▸ **What you have to do**:
What do the lines from the one containing "東京共同グループの各事業体※（以下「弊社」という）で" through the end of the listing below say? Restate them word for word and give nothing else.

* * *

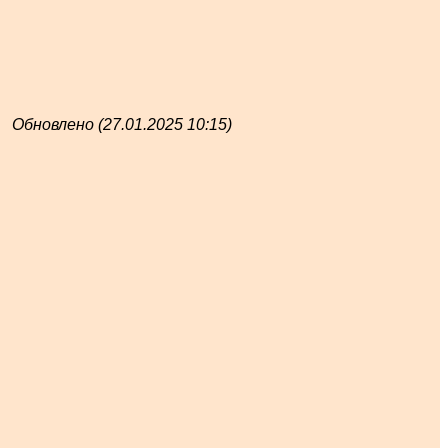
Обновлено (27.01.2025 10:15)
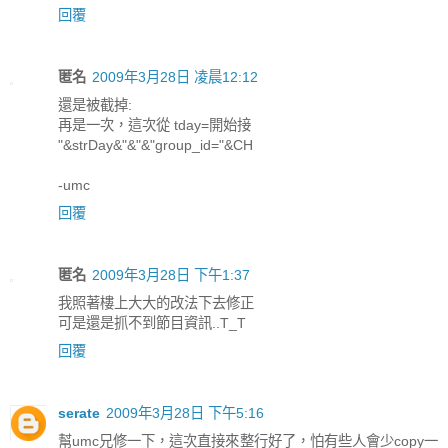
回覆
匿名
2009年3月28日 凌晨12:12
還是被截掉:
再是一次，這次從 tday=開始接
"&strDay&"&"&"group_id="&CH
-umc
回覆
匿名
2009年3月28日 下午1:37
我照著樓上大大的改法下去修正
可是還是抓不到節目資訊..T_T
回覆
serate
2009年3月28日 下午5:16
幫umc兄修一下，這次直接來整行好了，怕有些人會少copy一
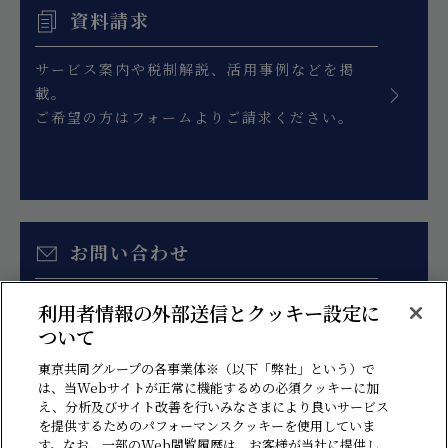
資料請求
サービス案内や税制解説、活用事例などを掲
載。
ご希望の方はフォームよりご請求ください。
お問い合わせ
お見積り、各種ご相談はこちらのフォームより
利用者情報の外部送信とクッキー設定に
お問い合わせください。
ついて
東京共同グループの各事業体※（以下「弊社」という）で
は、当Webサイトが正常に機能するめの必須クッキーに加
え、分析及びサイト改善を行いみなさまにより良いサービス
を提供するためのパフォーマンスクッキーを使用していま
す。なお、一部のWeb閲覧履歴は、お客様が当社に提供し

* * *

▸ **Completed exercise**:
東京共同グループの各事業体※（以下「弊社」という）で
は、当Webサイトが正常に機能するめの必須クッキーに加
え、分析及びサイト改善を行いみなさまにより良いサービス
を提供するためのパフォーマンスクッキーを使用していま
す。なお、一部のWeb閲覧履歴は、お客様が当社に提供し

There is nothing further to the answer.